The task: Set down every entry word for word. Omit the pictures.

^^^^^^^^

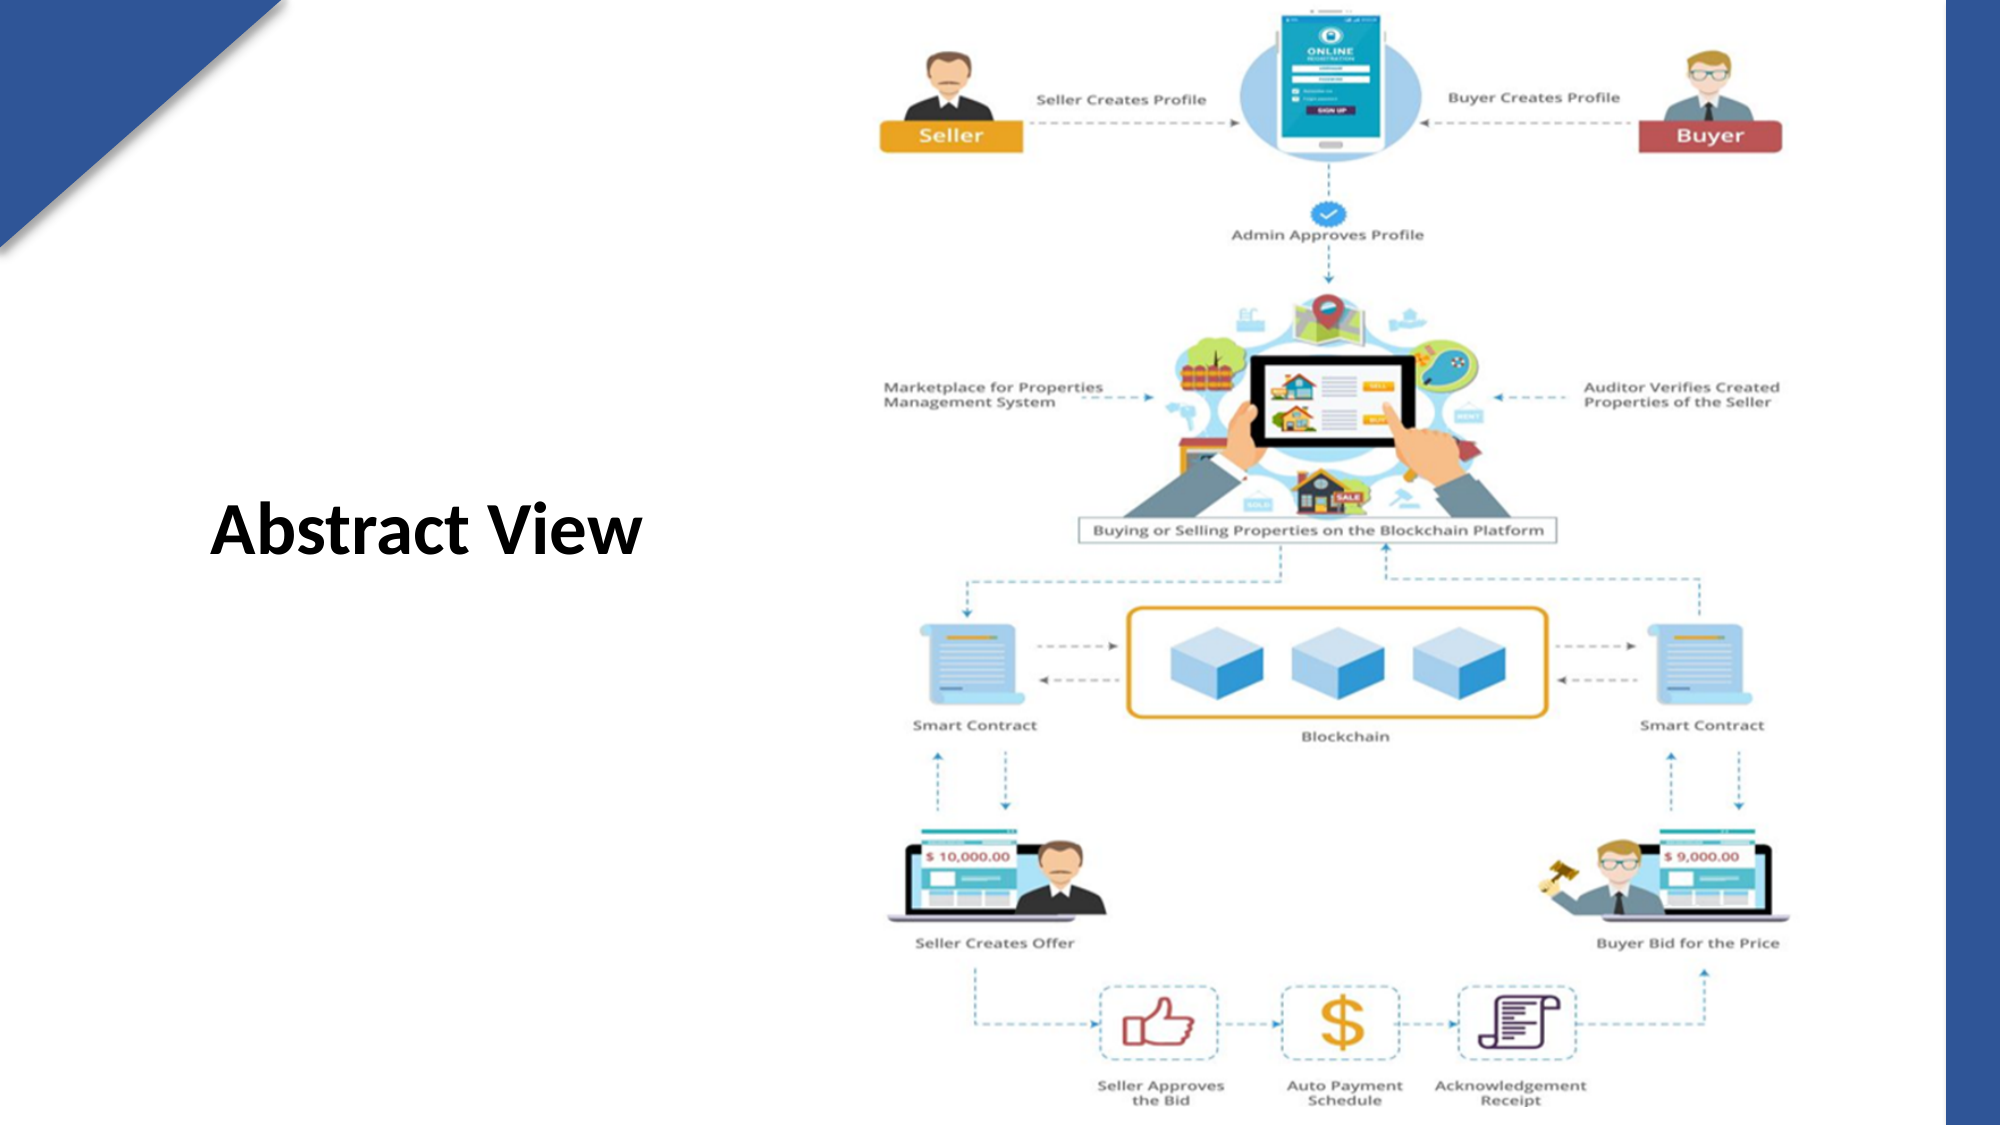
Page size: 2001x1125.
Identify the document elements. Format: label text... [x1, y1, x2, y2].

text_box [0, 0, 282, 248]
text_box Abstract View [34, 471, 837, 577]
picture [837, 0, 1807, 1107]
text_box [1946, 0, 2000, 1125]
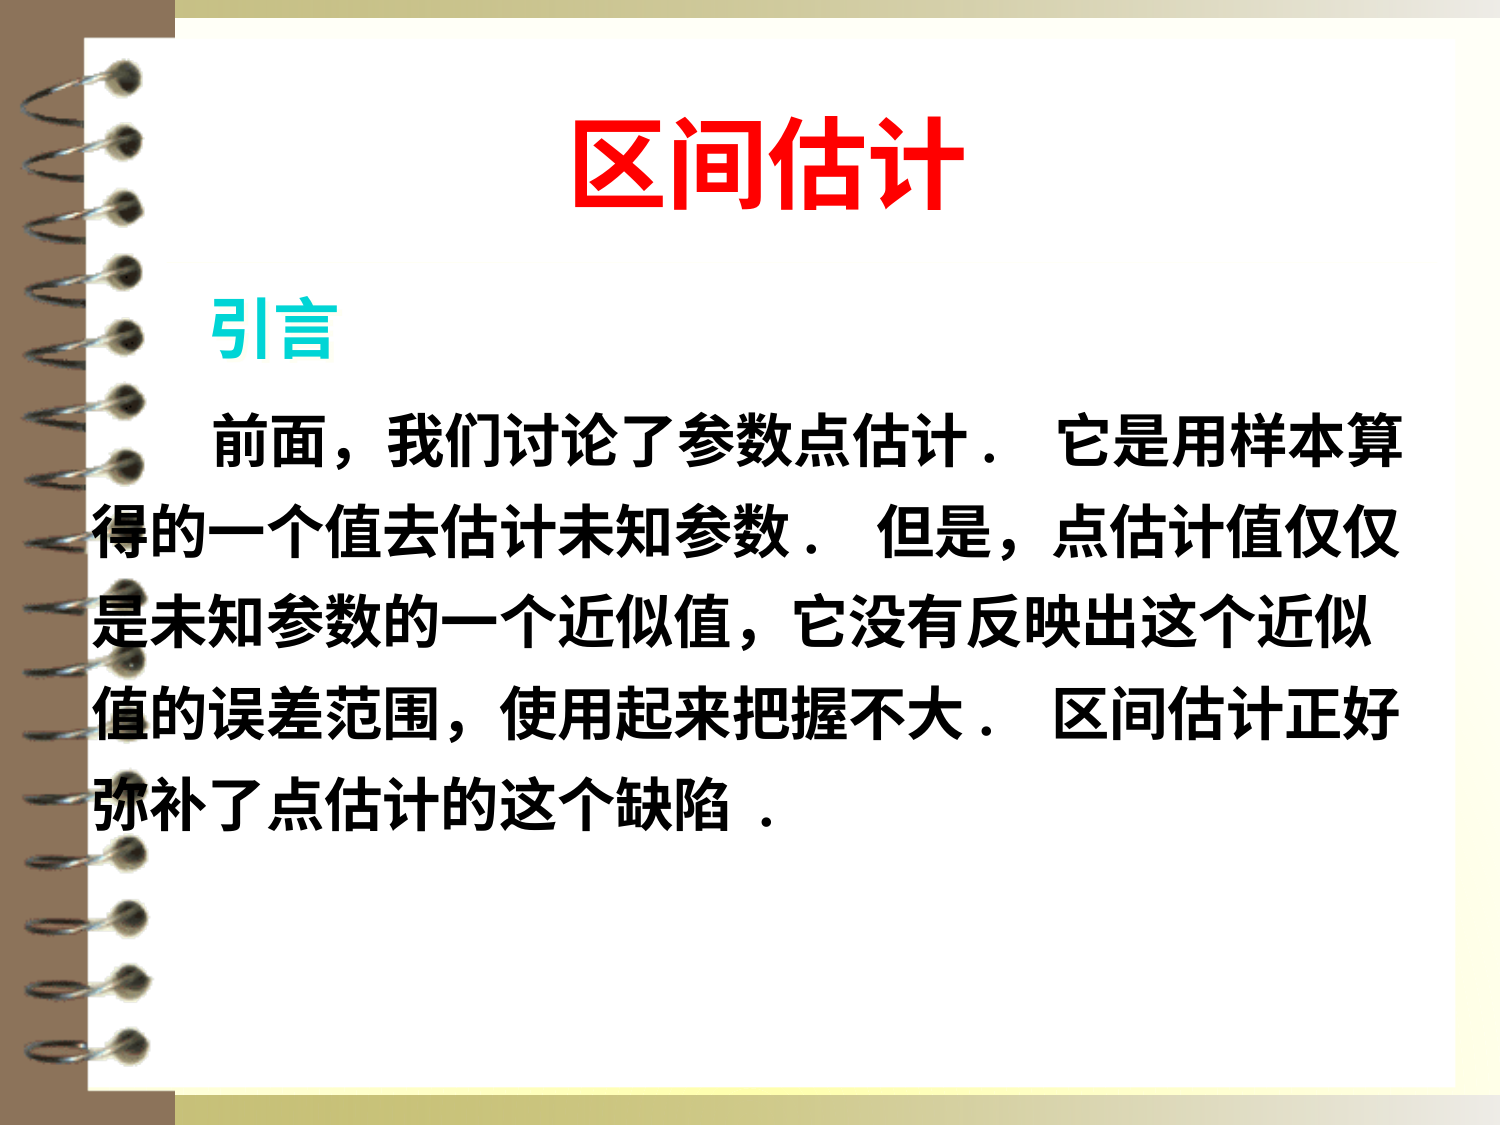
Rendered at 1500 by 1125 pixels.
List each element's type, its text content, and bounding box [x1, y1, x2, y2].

text_box 引言 [160, 279, 356, 374]
text_box 区间估计 [552, 93, 983, 229]
text_box 前面，我们讨论了参数点估计. 它是用样本算得的一个值去估计未知参数. 但是，点估计值仅仅 是未知参数的一个近似值，它没有反映出这个近似值的误差范围，使用起来把握不大. 区间估计正好弥补了点估计的这个缺陷 . [76, 375, 1437, 845]
picture [0, 0, 175, 1125]
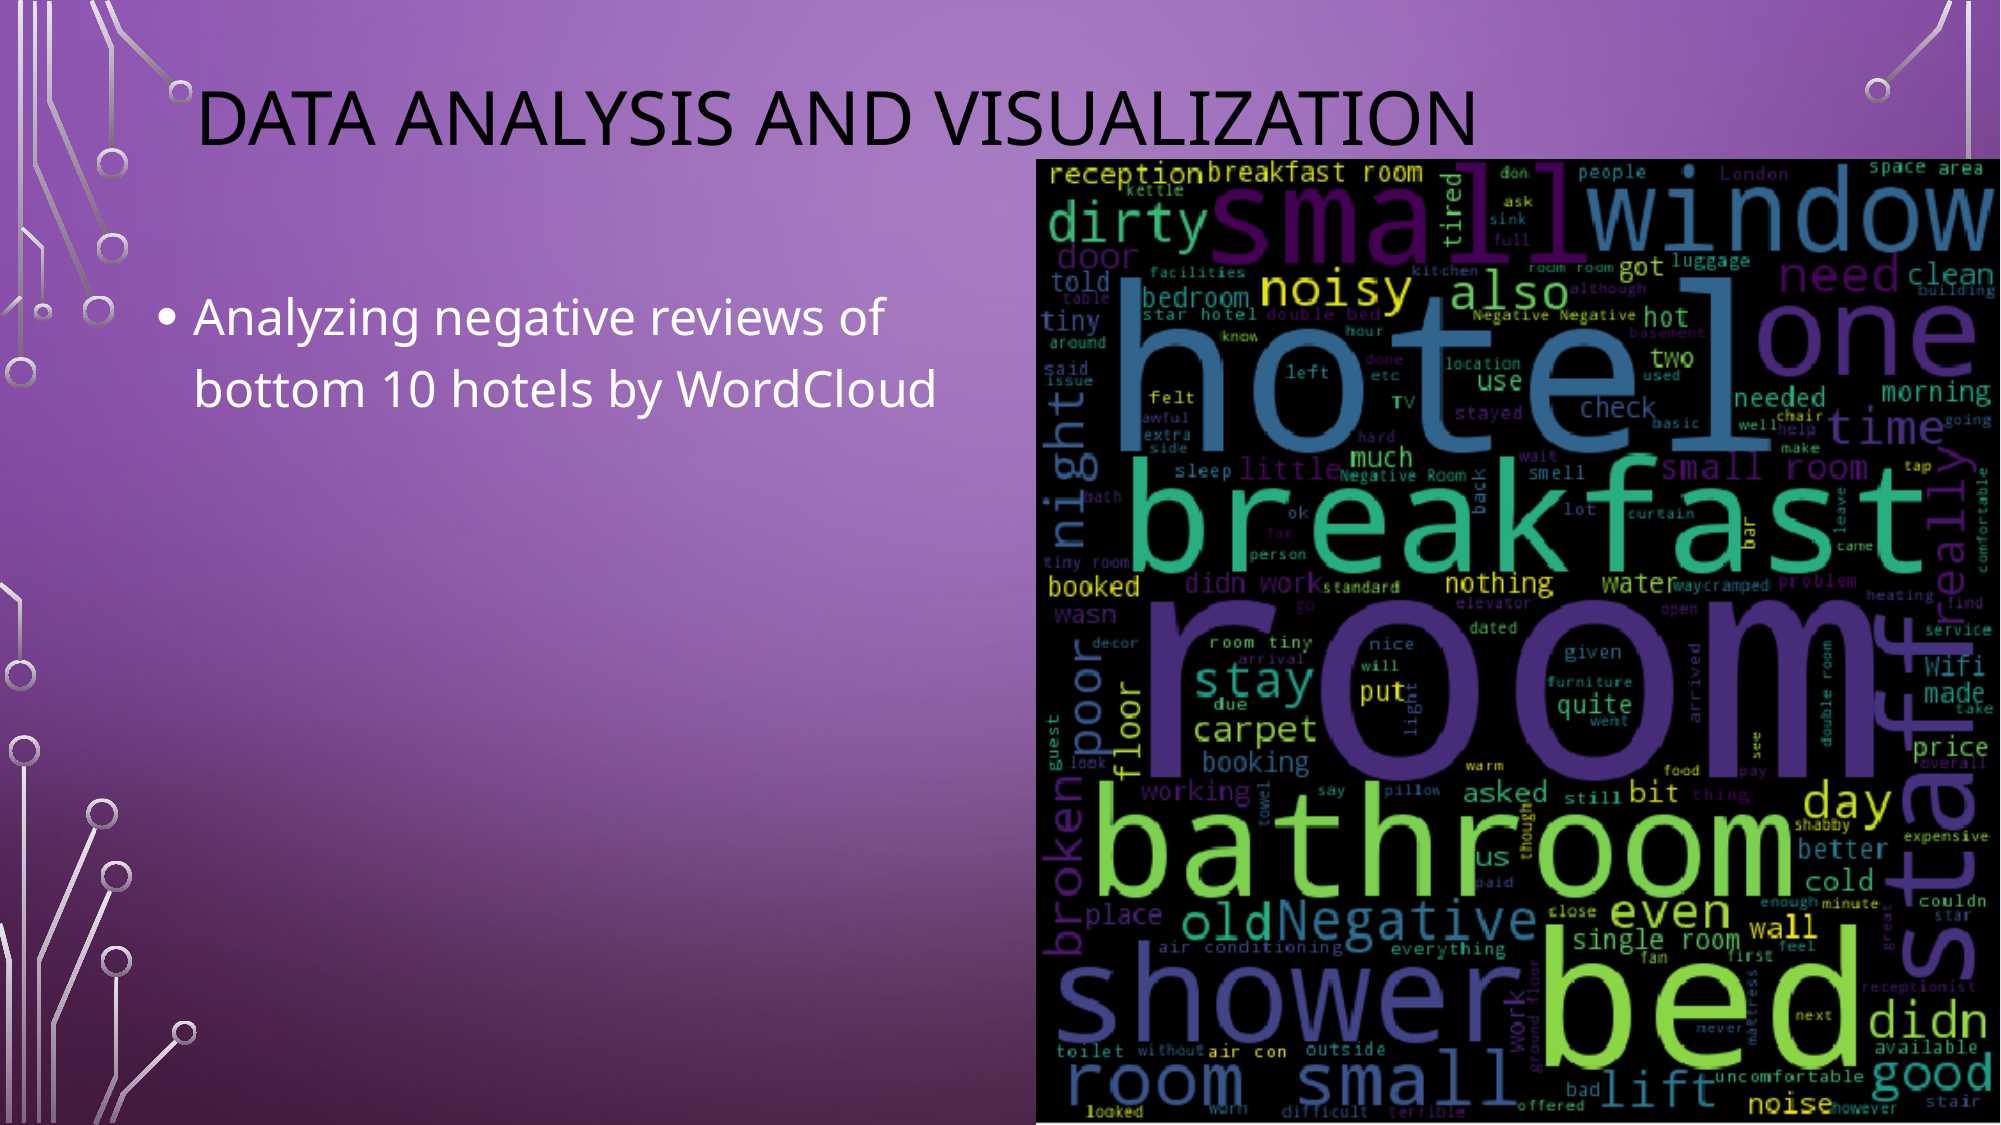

^^^^^^^^

Response area:
Page size: 2001x1125.
Identify the document elements. Format: label text... [x1, y1, x2, y2].

text_box [0, 0, 282, 248]
text_box Abstract View [34, 471, 837, 577]
picture [837, 0, 1807, 1107]
text_box [1946, 0, 2000, 1125]
Rendered at 1500 by 1125 pixels.
List each element's type, its text content, and bounding box [x1, y1, x2, y2].

text_box 引言 [160, 279, 356, 374]
text_box 区间估计 [552, 93, 983, 229]
text_box 前面，我们讨论了参数点估计. 它是用样本算得的一个值去估计未知参数. 但是，点估计值仅仅 是未知参数的一个近似值，它没有反映出这个近似值的误差范围，使用起来把握不大. 区间估计正好弥补了点估计的这个缺陷 . [76, 375, 1437, 845]
picture [0, 0, 175, 1125]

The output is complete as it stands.